Balanced funds, once a hot favourite of investors, have started losing sheen. Investors sold balanced fund schemes worth Rs 952 crore during January. This was net of purchases.
Over the last five to six months, balanced funds have witnessed a steady decline in interest from investors. A year ago, during January 2018, investors poured in Rs 7,665 crore in balanced funds. But from the beginning of the current financial year, the inflows started declining and now we are witnessing a net outflow.
Financial advisors say this is due to rampant miss-selling. According to them, these funds were treated as fixed income by the investors. The sharp fall in market post FY18-19 budget saw dividends from these funds disappearing.
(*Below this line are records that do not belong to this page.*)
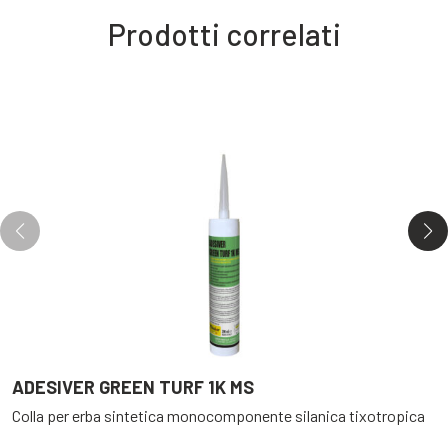
Prodotti correlati
ADESIVER GREEN TURF 1K MS
A
Colla per erba sintetica monocomponente silanica tixotropica
C
c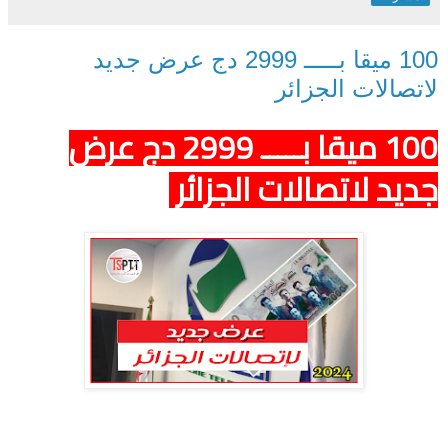
100 ميقا بـــــ 2999 دج عرض جديد
لاتصالات الجزائر
100 ميقا بـــــ 2999 دج عرض
جديد لاتصالات الجزائر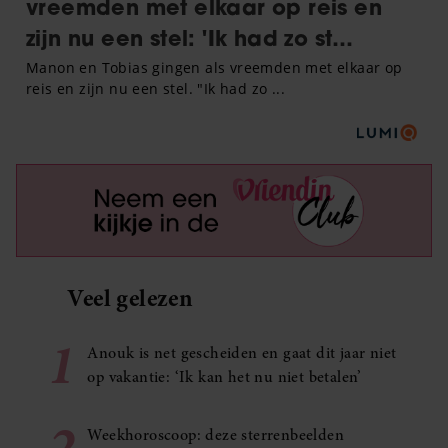
Veel gelezen
1
Anouk is net gescheiden en gaat dit jaar niet
op vakantie: ‘Ik kan het nu niet betalen’
2
Weekhoroscoop: deze sterrenbeelden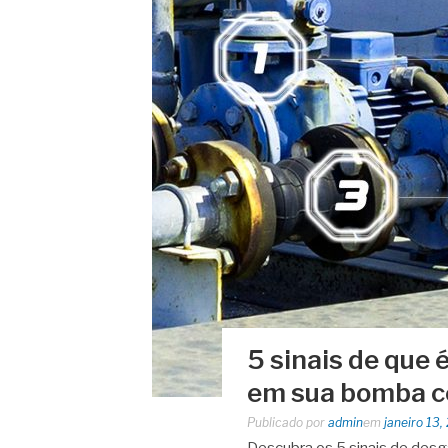
5 sinais de que 
em sua bomba c
Publicado por
admin
em
janeiro 13,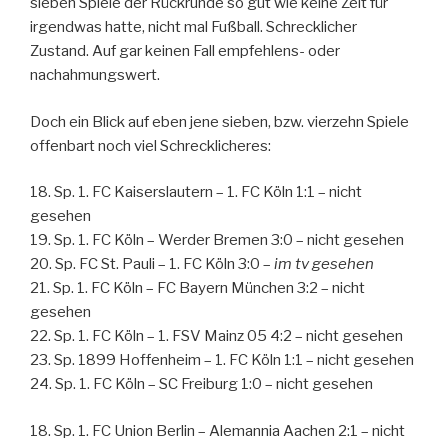
sieben Spiele der Rückrunde so gut wie keine Zeit für
irgendwas hatte, nicht mal Fußball. Schrecklicher
Zustand. Auf gar keinen Fall empfehlens- oder
nachahmungswert.
Doch ein Blick auf eben jene sieben, bzw. vierzehn Spiele
offenbart noch viel Schrecklicheres:
18. Sp. 1. FC Kaiserslautern – 1. FC Köln 1:1 – nicht
gesehen
19. Sp. 1. FC Köln – Werder Bremen 3:0 – nicht gesehen
20. Sp. FC St. Pauli – 1. FC Köln 3:0 –
im tv gesehen
21. Sp. 1. FC Köln – FC Bayern München 3:2 – nicht
gesehen
22. Sp. 1. FC Köln – 1. FSV Mainz 05 4:2 – nicht gesehen
23. Sp. 1899 Hoffenheim – 1. FC Köln 1:1 – nicht gesehen
24. Sp. 1. FC Köln – SC Freiburg 1:0 – nicht gesehen
18. Sp. 1. FC Union Berlin – Alemannia Aachen 2:1 – nicht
Besides, AMCs also started discouraging investors from taking dividend option and go for systematic withdrawal option. The latter is tax efficient.
The net inflows into pure equity funds have also been on the decline. For January 2019, the net inflow was down by almost 15 % at Rs 4914 crore.
Arbitrage funds that are used for parking short term investments, also posted net outflows of Rs. 1076 crore, compared to outflows of Rs. 2076 crore in the previous month. This reflects the volatility in the market.
Equity ETFs net inflows too shrank. The net inflows in January stood at Rs. 721 cr, vs Rs. 10,878 cr in December. This is so because, there were no ETF launches during January.
However, the only category to witness healthy flows was the equity linked savings scheme. With the ongoing tax saving season, the ELSS category’s net inflows jumped up by almost 48% to Rs. 1,244 crore, over last month.
The only silver lining is the inflows coming in through Systematic Investment Plans (SIPs). The SIPs inflows in January stood at Rs 8063 cr vs Rs. 8022 cr in Dec.